BUTIR TUGAS 1 |
Tuliskan kembali kata demi kata seluruh teks tentang pelepasan KKN UNY di bawah ini.

TEKS LATIHAN |
Label

Sabtu, 27 Juni 2015

Pelepasan KKN UNY Semester Khusus 2015






Jumat  pagi (26/06), sekitar 4000 mahasiswa UNY 2015 memadati GOR UNY untuk mengikuti upacara pelepasan KKN  semester khusus. Kuliah Kerja Nyata (KKN) adalah bagian dari sistem pendidikan tinggi yang menempatkan mahasiswa di luar kampus agar mahasiswa hidup ditengah-tengah masyarakat. Menurut data yang diberikan oleh Agus selaku Subag Informasi LPPM, “Tahun ini ada sekitar seribu satu mahasiswa  untuk yang  KKN shif dua , dan tigaribu sekian untuk yang shif satu di bulan Ramadhan”. Meskipun acara pelepasan  KKN shift 1 dan shift 2 diadakan bulan Ramadhan, namun tak ada kendala dalam teknis acara pelepasan KKN semester khusus ini. Drs. Hiryanto, M.Si  selaku Dosen Pembimbing Lapangan dari daerah Kabupaten Gunung Kidul mengatakan bahwa semua berjalan lancar, “Hanya saja mahasiswanya banyak sekali yang datang telat kesiangan”.

DATA YANG DIBERIKAN |
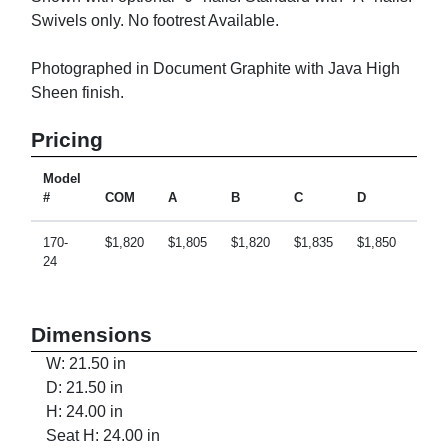
Swivels only. No footrest Available.
Photographed in Document Graphite with Java High
Sheen finish.
Pricing
Model
#
COM
A
B
C
D
E
170-
$1,820
$1,805
$1,820
$1,835
$1,850
$1,8
24
Dimensions
W: 21.50 in
D: 21.50 in
H: 24.00 in
Seat H: 24.00 in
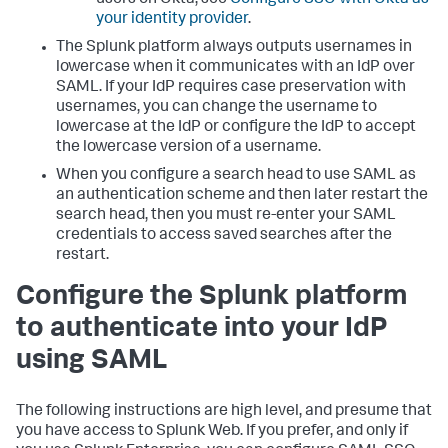
your identity provider
.
The Splunk platform always outputs usernames in
lowercase when it communicates with an IdP over
SAML. If your IdP requires case preservation with
usernames, you can change the username to
lowercase at the IdP or configure the IdP to accept
the lowercase version of a username.
When you configure a search head to use SAML as
an authentication scheme and then later restart the
search head, then you must re-enter your SAML
credentials to access saved searches after the
restart.
Configure the Splunk platform
to authenticate into your IdP
using SAML
The following instructions are high level, and presume that
you have access to Splunk Web. If you prefer, and only if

BUTIR TUGAS 2 |
Susun ulang baris-baris di atas sebagai daftar bernomor, mulai dari awal baris-baris tersebut sampai dengan baris yang memuat "Seat H: 24.00 in". Lewati baris kosong dan jangan sertakan gambar dalam jawaban.

JAWABAN LENGKAP 1 |
Label

Sabtu, 27 Juni 2015

Pelepasan KKN UNY Semester Khusus 2015






Jumat  pagi (26/06), sekitar 4000 mahasiswa UNY 2015 memadati GOR UNY untuk mengikuti upacara pelepasan KKN  semester khusus. Kuliah Kerja Nyata (KKN) adalah bagian dari sistem pendidikan tinggi yang menempatkan mahasiswa di luar kampus agar mahasiswa hidup ditengah-tengah masyarakat. Menurut data yang diberikan oleh Agus selaku Subag Informasi LPPM, “Tahun ini ada sekitar seribu satu mahasiswa  untuk yang  KKN shif dua , dan tigaribu sekian untuk yang shif satu di bulan Ramadhan”. Meskipun acara pelepasan  KKN shift 1 dan shift 2 diadakan bulan Ramadhan, namun tak ada kendala dalam teknis acara pelepasan KKN semester khusus ini. Drs. Hiryanto, M.Si  selaku Dosen Pembimbing Lapangan dari daerah Kabupaten Gunung Kidul mengatakan bahwa semua berjalan lancar, “Hanya saja mahasiswanya banyak sekali yang datang telat kesiangan”.

JAWABAN LENGKAP 2 |
1. Swivels only. No footrest Available.
2. Photographed in Document Graphite with Java High
3. Sheen finish.
4. Pricing
5. Model
6. #
7. COM
8. A
9. B
10. C
11. D
12. E
13. 170-
14. $1,820
15. $1,805
16. $1,820
17. $1,835
18. $1,850
19. $1,8
20. 24
21. Dimensions
22. W: 21.50 in
23. D: 21.50 in
24. H: 24.00 in
25. Seat H: 24.00 in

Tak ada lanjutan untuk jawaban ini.